> [УСЛОВИЕ ЗАДАНИЯ]:
Как в тексте ниже зовут пожарного, который играет на трубе у Булычова?

> [ТЕКСТ ЗАДАНИЯ]:
====================

На иконе XVII века изображен Страшный суд.
Пожилой бог с почтенной бородой сидел на лысой вершине горы, окруженный не ангелами, а казаками.
За ними не густо стояли столетние ели, молитвенно распростав свои ветви.
У нижнего края иконы нарисованы виноватые звери. Каждый принес то, что съел или растоптал. У льва человеческая голова в зубах. У слона в хоботе рука.
Так стояли они, восстанавливая справедливость для осуществления возможности полного воскресения когда-то растерзанных людей.
Наверху, сбоку неба, архангел Гавриил трубит в трубу. Небо над Страшным судом свивается, как свиток пергамента. Звезды падают, как спелые плоды.
Хороший конец!
Иван Ильич у Толстого расставался с жизнью, как с квартирой; умирал жилец, а все оставалось; жена разговаривала о пенсии с гостем, сидящим на пуфе. В углу стояла еще не использованная крышка гроба.
Иван Ильич, жалея жизнь, вспоминал только пестрый милый мячик детства.
В пьесе Алексея Максимовича умирает купец Егор Булычов, умирает не только от рака, но и оттого, что разлюбил жизнь, она разрушилась вокруг него.
Он купец и, конечно, не станет революционером, но все, что осталось у него,- это жажда видеть при жизни разрушение мира.
В поисках исцеления Булычов позвал пожарного.
Пожарный приходит с длинной трубой и говорит неуверенно, что от трубного звука иногда проходят болезни. В это пожарный сам не очень верит и просит поэтому деньги вперед.
За игру на трубе берет исцелитель рубль. Булычов понимает ироническое озорство. Пожарный играет в трубу, гремит медь, сбегаются ненавидимые, презираемые Булычевым люди.
Имя пожарному, гремящему трубой,- Гавриил.
Умирающий мир позвал архангела Гавриила к себе домой.
Пускай рухнет все, пускай погибнет купец так, как погиб Самсон под обломками им разрушенного храма филистимлян.
Рушься, лепной потолок! Падайте, окаянные, оклеенные обоями стены! Разрушься, Иерихон! Рушьтесь, рассыпьтесь на крупные ломти, каменные питерские колонны!
Черепки битой посуды всего крепче.
Теки, Нева, назад, подыми с улиц осклизлые торцы дыбом, выброси баржи на улицы, строй, вода, баррикады!
Обмой копыта Медного Всадника!
Евгений заново поговорит с Петром под звуки трубы веселого пожарного.
Теперь добрался!
Поэты согласны с архангелом Гавриилом. Маяковский сам был похож на Архангела с трубой, и синеглазый Есенин, с которого революция смыла глазурь сладости и одела в горечь и гордость,- у обоих трубит труба.

====================

Сохранённые записи:
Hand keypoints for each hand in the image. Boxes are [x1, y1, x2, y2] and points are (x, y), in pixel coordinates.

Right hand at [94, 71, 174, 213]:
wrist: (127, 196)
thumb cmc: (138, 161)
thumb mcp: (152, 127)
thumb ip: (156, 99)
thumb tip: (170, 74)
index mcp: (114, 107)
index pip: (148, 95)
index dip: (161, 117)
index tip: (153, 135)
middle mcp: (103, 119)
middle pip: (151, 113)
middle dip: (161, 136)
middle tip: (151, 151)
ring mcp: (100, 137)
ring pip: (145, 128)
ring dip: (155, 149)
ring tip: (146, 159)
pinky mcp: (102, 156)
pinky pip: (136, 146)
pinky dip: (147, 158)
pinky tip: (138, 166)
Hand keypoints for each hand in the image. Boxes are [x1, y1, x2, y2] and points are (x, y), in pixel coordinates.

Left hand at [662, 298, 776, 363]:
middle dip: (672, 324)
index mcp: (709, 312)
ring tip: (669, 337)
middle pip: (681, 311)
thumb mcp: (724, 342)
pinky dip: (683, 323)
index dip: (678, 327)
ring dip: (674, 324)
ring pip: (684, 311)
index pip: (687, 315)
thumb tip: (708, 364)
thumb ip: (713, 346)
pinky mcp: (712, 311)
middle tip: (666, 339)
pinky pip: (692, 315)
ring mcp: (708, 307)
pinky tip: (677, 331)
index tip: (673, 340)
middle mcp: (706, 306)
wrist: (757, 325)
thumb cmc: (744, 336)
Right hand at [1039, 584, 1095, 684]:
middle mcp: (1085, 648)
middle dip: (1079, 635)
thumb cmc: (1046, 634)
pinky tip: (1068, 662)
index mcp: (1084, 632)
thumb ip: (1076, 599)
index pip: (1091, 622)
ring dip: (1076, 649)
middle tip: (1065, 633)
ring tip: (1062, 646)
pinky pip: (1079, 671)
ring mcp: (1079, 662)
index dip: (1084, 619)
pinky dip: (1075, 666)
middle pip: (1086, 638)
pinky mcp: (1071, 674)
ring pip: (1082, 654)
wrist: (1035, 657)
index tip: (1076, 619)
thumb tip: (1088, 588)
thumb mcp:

====================

> [ОТВЕТ]:
Гавриил.